Canadian Real Estate Markets Are Up To 108% Overvalued: Moody’s

Canadian real estate is significantly overvalued, according to a giant institutional intelligence firm. Moody’s Analytics’ released their Q4 2021 assessment of home price valuation. They found home prices have continued to rise above trend, indicating overvaluation. Cities are now up to 108% overvalued, a problem particularly bad in Southern Ontario.

Canadian Real Estate Is 23% Overvalued

Canadian real estate shows a significant deviation from the trend for prices. Urban prices are 22.9% overvalued as of Q4 2021, only up slightly from the 22.6% in Q2 2021. An overvalued market doesn’t mean a crash is inevitable, per se.

Stagnation of growth for a very long-time is a possibility, called a “soft landing.” Bubble expert Hilliard MacBeth says he can’t find any evidence that’s ever occurred. Anywhere. He suggests a bubble can pause and get bigger, but ultimately that’s just a bigger bubble. It’s possible in theory, it’s just never happened.

Alternatively, housing can continue to divert funds from the productive economy. That usually ends in a big recession or a financial crisis. It’s a gamble policymakers get to make, sometimes known as can kicking.

Provinces In Eastern Canada Are The Most Overvalued

Obviously some provinces are more overvalued, but less obvious is which ones. The most overvalued are Nova Scotia (25.3%), PEI (23.6%), Quebec 17.7%, and Ontario (17.1%). If that slipped by, those markets are overrepresented from the national urban aggregate. Only mild overvaluations are seen in New Brunswick (2.4%) and British Columbia (0.3%). Stop fuming — no one’s saying BC is affordable. It’s just minimally deviating from its trend, and the whole province isn’t Vancouver, which we’ll circle back to in a sec.

Canadian Real Estate Over/Under Valuation

The deviation of real estate prices from the trend. Positive numbers indicate potential overvaluation, while negative indicate under valuation.

Source: Moody’s Analytics, RPS; Better Dwelling.

Real Estate In Western Canada Might Be Significantly Undervalued

There are still undervalued provinces, all located in crude-heavy provinces. Alberta (-22.7%), Saskatchewan (-21.7%), and Newfoundland (-13.9%) were all severely undervalued. Manitoba (-6.9%) has a more modest undervaluation, but that’s still big for a whole province. Now, let’s look at markets by city.

Toronto Real Estate Is Almost Twice As Overvalued As Vancouver

Canada’s largest real estate markets have extremely large overvaluations. Toronto (43.6%) and Montreal (30.3%) are massively above the national trend. Vancouver (22.3%) is just a hair under and likely to be within any margin of error. High-flying Halifax (13.0%) is also overvalued, but below the national average.

Dataset records

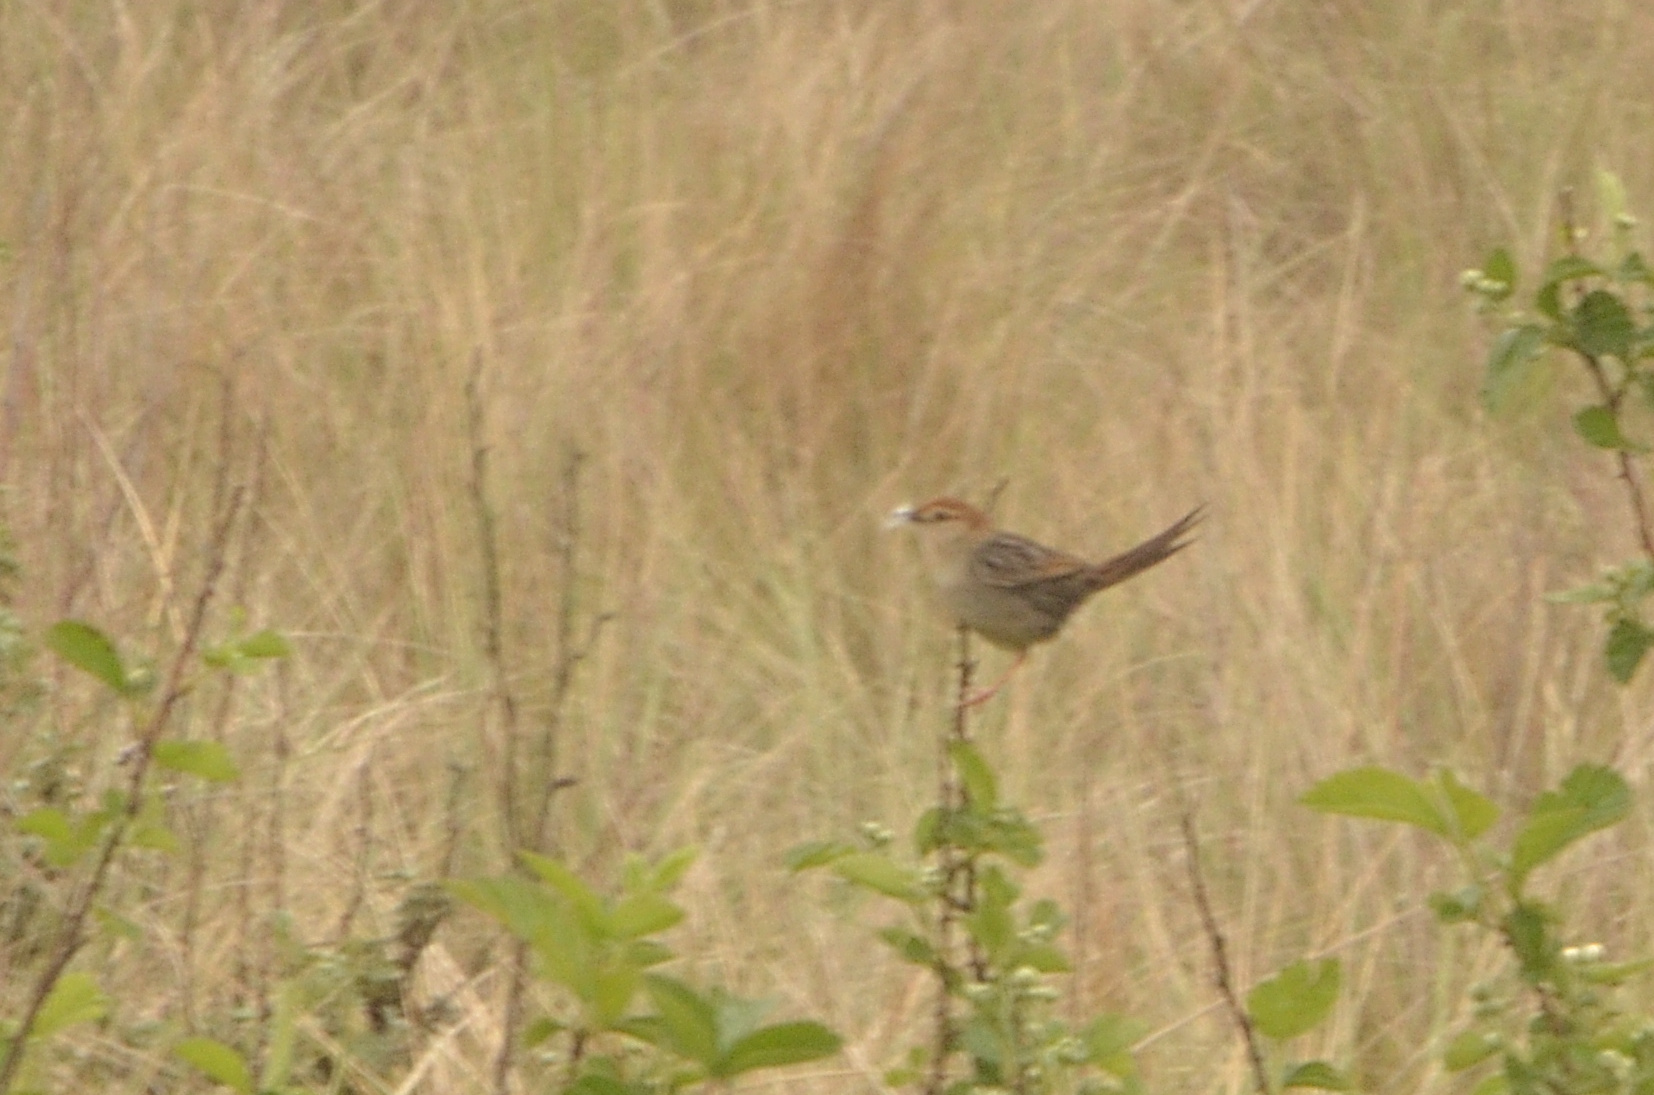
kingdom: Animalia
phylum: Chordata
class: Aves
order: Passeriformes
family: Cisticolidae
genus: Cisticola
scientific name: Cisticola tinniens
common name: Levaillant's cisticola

- _Exercises_:
1. Which three provinces does the article on Canadian real estate overvaluation describe as severely undervalued?
2. Pick up the article on Canadian real estate overvaluation after its final sentence and keep writing.

- _Results for each task_:
1. Alberta, Saskatchewan, and Newfoundland.

2.
Canadian Real Estate Markets Are Up To 108% Overvalued

Now for a look at the most overvalued cities, which are concentrated in Southern Ontario. The top spot goes to Peterborough (107.8%), followed by St. Catharines-Niagara (106.9%), and Windsor (100.5%). A triple digit overvaluation in those cities almost makes Hamilton (78.1%) look tame. The number for Hamilton is actually lower than Canadian Parliament’s estimate.

The concentration in Southern Ontario accompanies a widespread belief of an inventory shortage. Experts are increasingly showing data points that challenge that opinion. Prominent economists are even flat-out declaring it a myth in some cases.

Overvaluation isn’t exclusive to Southern Ontario, though. Moody’s estimates that 77.1% of Canadian markets are currently overvalued.

Canadian Real Estate Over/Under Valuation

The deviation of real estate prices from the trend. Positive numbers indicate potential overvaluation, while negative indicate under valuation.

Source: Moody’s Analytics, RPS; Better Dwelling.

Only 1 In 5 Real Estate Markets Are Undervalued

It’s shocking, but Canadian real estate speculators missed a few cities. Saskatoon (-38.0%), Calgary (-32.0%), and Edmonton (-29.0%) had the most significant undervaluations. About 1 in 5 (22.9%) real estate markets are undervalued. Most are in Western Canada, but Atlantic Canada has a few as well. 

Earlier this month, Moody’s warned higher rates would slow the market. They don’t see a significant correction in the works (yet?) but did warn risks slants to the downside. Other firms, such as Oxford Economics, see substantial corrections. Though circling back to our earlier point, intervention can keep prices inefficient. They warn that would likely result in a Financial Crisis, instead of just a home price correction.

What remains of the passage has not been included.